**Work to do**
1) Reproduce word for word the part of the passage on portable C++ code starting at "Here are some" and ending at "bits, and so on.".
2) In two sentences, summarize the passage on portable C++ code.
3) Continue the passage on portable C++ code from the point where it stops.

━━━ Selected extract

For a well-formed program (that is, a program written according to syntax and semantic rules of C++ with no undefined behaviour), the C++ standard guarantees that your program will have one of a set of observable behaviours. The observable behaviours vary due to unspecified behaviour (including implementation-defined behaviour) within your program. If you avoid unspecified behaviour or resolve it, your program will be guaranteed to have a specific and certain output. If you write your program in this way, you will witness no differences between your program on a 32-bit or 64-bit machine.
A simple (forced) example of a program that will have different possible outputs is as follows:
int main()
{
std::cout << sizeof(void*) << std::endl;
return 0;
}
This program will likely have different output on 32- and 64-bit machines (but not necessarily). The result of sizeof(void*) is implementation-defined. However, it is certainly possible to have a program that contains implementation-defined behaviour but is resolved to be well-defined:
int main()
{
int size = sizeof(void*);
if (size != 4) {
size = 4;
}
std::cout << size << std::endl;
return 0;
}
This program will always print out 4, despite the fact it uses implementation-defined behaviour. This is a silly example because we could have just done int size = 4;, but there are cases when this does appear in writing platform-independent code.
So the rule for writing portable code is: aim to avoid or resolve unspecified behaviour.
Here are some tips for avoiding unspecified behaviour:
Do not assume anything about the size of the fundamental types beyond that which the C++ standard specifies. That is, a char is at least 8 bit, both short and int are at least 16 bits, and so on.

━━━━━━
━━━ Information supplied

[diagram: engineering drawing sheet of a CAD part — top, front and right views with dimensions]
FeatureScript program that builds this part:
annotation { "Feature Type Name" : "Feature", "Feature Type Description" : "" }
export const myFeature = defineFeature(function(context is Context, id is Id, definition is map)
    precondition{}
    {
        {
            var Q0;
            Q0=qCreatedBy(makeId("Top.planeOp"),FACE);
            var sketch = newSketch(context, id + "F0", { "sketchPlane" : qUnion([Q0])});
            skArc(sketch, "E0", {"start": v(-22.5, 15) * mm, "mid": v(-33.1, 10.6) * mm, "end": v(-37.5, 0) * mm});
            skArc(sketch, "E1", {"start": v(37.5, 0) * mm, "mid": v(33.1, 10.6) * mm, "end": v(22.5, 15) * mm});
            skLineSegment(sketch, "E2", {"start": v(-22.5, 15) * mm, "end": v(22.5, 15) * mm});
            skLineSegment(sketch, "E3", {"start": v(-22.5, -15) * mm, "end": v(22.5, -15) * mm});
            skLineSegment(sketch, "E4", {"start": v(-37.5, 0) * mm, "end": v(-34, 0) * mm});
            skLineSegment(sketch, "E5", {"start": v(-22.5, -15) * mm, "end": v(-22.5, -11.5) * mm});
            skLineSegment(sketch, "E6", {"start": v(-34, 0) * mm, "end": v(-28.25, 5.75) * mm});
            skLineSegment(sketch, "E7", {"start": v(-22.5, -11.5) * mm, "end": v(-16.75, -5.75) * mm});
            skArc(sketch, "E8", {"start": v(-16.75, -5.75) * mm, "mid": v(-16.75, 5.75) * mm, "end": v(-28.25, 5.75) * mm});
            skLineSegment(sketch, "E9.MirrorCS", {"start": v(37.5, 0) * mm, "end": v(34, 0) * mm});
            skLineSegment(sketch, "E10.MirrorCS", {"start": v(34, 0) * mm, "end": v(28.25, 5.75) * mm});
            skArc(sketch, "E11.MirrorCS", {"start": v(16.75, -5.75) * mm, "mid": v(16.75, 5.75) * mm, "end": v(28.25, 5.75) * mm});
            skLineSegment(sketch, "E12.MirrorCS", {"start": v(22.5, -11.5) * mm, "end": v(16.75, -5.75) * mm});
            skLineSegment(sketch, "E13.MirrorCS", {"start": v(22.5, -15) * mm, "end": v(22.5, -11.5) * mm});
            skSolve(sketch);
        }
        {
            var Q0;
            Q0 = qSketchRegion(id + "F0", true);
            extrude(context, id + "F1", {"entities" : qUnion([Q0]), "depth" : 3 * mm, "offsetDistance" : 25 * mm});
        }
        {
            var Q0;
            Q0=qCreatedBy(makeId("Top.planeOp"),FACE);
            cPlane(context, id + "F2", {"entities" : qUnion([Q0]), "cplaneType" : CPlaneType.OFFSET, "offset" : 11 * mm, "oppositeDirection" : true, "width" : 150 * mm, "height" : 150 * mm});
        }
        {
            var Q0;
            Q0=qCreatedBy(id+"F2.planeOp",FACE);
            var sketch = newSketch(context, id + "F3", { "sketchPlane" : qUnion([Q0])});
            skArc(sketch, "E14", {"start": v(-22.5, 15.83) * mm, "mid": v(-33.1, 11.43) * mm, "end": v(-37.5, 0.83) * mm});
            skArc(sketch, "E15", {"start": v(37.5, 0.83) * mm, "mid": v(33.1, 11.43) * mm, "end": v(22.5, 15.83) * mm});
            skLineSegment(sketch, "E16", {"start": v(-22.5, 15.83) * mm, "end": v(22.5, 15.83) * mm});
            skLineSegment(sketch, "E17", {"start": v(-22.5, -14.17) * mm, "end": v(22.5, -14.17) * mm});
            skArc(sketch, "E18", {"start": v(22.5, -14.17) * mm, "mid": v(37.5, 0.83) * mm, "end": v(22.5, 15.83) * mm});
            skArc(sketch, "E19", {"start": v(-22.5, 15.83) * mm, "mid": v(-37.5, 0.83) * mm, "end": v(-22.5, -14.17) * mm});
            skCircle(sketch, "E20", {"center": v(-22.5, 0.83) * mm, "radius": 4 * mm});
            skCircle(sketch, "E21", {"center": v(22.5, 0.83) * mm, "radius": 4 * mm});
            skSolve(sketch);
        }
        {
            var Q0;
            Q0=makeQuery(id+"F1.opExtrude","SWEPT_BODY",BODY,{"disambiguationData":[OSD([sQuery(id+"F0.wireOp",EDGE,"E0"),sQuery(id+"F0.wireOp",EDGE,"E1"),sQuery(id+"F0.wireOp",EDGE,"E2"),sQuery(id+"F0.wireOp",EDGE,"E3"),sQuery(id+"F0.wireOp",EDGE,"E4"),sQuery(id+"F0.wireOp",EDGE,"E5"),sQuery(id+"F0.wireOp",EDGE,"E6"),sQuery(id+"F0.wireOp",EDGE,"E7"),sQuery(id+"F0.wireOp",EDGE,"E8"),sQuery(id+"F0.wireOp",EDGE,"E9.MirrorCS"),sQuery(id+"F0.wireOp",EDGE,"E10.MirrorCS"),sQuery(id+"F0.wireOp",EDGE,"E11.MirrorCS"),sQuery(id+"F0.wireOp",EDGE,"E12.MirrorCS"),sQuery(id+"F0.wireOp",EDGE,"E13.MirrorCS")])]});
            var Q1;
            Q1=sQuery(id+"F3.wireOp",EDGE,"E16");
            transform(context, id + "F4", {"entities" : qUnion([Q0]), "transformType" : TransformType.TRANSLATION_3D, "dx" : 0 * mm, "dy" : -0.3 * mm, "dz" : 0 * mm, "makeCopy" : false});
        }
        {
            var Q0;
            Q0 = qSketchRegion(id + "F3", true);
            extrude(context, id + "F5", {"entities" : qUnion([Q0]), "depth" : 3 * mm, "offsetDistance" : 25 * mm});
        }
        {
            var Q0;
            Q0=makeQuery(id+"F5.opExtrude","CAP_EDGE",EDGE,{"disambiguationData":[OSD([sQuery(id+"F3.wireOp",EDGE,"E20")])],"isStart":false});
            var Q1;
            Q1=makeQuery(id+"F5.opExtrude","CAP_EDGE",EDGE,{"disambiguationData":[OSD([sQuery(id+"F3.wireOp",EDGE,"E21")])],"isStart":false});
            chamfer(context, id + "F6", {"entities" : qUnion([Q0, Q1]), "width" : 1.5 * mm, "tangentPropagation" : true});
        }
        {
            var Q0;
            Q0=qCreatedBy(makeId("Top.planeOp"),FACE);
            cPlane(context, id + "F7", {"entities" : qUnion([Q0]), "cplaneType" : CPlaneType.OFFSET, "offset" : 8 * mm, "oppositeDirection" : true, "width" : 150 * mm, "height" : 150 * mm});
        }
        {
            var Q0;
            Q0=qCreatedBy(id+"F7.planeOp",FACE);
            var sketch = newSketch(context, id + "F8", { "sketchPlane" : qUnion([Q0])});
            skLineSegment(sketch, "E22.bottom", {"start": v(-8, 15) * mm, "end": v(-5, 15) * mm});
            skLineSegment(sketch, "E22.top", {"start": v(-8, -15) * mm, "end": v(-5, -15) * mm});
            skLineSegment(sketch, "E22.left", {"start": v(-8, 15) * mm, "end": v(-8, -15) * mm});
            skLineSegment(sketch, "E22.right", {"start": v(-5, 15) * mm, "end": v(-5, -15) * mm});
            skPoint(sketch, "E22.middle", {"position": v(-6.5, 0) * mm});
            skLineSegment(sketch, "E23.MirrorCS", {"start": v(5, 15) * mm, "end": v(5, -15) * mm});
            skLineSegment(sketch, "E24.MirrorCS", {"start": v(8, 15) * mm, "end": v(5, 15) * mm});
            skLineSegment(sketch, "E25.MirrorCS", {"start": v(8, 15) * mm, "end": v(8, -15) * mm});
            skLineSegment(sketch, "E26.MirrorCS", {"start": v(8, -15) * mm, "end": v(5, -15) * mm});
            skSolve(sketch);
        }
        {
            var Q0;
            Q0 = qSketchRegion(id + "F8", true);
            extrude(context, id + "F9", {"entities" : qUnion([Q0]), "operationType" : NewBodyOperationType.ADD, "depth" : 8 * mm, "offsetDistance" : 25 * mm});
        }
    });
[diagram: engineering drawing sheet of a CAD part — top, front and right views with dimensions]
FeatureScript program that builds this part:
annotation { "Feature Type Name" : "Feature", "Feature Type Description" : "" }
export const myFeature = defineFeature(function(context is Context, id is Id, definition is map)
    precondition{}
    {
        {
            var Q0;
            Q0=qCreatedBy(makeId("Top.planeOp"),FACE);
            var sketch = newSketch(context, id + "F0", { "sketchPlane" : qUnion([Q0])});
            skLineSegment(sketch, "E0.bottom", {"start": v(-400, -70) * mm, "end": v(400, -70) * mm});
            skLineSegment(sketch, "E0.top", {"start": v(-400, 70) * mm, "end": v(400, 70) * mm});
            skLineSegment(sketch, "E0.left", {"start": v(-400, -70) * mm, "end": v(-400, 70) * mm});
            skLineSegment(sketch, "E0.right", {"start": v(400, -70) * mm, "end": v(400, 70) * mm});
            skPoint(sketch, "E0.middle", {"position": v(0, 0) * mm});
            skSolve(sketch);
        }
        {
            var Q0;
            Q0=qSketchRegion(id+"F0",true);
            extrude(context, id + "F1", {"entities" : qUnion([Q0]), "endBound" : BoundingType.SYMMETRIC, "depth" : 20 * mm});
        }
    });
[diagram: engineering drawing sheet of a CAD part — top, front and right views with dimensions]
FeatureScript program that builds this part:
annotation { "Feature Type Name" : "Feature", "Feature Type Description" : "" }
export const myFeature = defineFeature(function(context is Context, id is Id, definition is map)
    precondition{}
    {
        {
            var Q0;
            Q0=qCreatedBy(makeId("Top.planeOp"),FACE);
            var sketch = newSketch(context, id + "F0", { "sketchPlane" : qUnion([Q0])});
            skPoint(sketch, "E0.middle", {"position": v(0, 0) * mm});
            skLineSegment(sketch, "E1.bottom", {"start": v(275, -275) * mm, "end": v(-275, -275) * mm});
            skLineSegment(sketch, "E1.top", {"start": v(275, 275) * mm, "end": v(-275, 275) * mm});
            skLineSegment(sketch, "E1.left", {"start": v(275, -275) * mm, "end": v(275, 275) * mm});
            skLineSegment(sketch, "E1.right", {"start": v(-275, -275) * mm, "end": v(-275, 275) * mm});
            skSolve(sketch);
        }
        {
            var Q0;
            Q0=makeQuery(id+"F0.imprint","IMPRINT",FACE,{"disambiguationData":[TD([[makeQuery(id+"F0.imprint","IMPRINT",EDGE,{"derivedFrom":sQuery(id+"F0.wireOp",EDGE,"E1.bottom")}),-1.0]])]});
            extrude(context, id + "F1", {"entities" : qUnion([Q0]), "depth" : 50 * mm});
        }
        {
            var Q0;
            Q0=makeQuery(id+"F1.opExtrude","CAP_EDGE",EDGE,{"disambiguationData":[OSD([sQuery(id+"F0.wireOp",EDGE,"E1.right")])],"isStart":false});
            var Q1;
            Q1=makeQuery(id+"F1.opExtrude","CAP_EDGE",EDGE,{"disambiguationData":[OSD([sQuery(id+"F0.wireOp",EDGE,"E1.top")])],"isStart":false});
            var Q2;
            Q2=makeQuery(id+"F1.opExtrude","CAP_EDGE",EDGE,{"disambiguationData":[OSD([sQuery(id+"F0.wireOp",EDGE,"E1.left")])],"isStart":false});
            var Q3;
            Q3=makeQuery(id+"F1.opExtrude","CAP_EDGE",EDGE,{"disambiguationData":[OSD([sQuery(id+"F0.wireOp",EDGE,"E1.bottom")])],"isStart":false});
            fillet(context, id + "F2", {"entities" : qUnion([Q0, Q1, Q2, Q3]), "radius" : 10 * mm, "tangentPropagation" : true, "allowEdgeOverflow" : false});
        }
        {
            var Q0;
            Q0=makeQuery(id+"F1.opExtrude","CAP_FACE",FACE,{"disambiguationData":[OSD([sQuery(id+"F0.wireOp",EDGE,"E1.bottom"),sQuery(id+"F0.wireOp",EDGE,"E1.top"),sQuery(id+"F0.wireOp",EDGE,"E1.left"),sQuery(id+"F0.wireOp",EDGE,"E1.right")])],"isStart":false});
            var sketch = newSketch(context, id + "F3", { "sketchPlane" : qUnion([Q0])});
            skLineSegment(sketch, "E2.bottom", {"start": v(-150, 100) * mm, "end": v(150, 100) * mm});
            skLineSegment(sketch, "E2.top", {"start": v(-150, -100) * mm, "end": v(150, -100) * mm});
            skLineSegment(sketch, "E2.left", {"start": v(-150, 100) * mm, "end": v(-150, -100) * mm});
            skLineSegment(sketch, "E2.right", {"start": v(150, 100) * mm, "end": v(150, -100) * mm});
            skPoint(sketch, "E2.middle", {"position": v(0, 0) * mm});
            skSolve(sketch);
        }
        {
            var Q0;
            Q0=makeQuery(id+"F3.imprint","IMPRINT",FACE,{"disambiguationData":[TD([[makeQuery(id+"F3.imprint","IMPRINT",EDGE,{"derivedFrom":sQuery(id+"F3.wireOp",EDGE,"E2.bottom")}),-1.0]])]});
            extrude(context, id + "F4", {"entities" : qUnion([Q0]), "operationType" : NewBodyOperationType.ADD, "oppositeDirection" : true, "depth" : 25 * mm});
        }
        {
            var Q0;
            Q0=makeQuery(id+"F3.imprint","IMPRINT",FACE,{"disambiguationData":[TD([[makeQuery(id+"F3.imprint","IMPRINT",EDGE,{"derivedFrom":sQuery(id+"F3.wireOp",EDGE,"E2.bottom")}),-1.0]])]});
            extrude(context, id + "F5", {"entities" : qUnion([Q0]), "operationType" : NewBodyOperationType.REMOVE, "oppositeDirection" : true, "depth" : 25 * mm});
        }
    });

━━━━━━

**Answers to the exercises**
1)
Here are some tips for avoiding unspecified behaviour:
Do not assume anything about the size of the fundamental types beyond that which the C++ standard specifies. That is, a char is at least 8 bit, both short and int are at least 16 bits, and so on.

2) A well-formed C++ program is guaranteed one of a set of observable behaviors, which vary because of unspecified behavior such as the implementation-defined result of sizeof(void*). Avoiding or resolving that behavior gives a certain output with no difference between 32-bit and 64-bit machines, for instance by assuming nothing about fundamental type sizes beyond what the standard specifies.

3)
Don't try to do pointer magic (casting between pointer types or storing pointers in integral types).
Don't use a unsigned char* to read the value representation of a non-char object (for serialisation or related tasks).
Avoid reinterpret_cast.
Be careful when performing operations that may over or underflow. Think carefully when doing bit-shift operations.
Be careful when doing arithmetic on pointer types.
Don't use void*.
There are many more occurrences of unspecified or undefined behaviour in the standard. It's well worth looking them up. There are some great articles online that cover some of the more common differences that you'll experience between 32- and 64-bit platforms.
"Pointer assumptions" is when you write code that relies on pointers fitting in other data types, e.g. int copy_of_pointer = ptr; - if int is a 32-bit type, then this code will break on 64-bit machines, because only part of the pointer will be stored.
So long as pointers are only stored in pointer types, it should be no problem at all.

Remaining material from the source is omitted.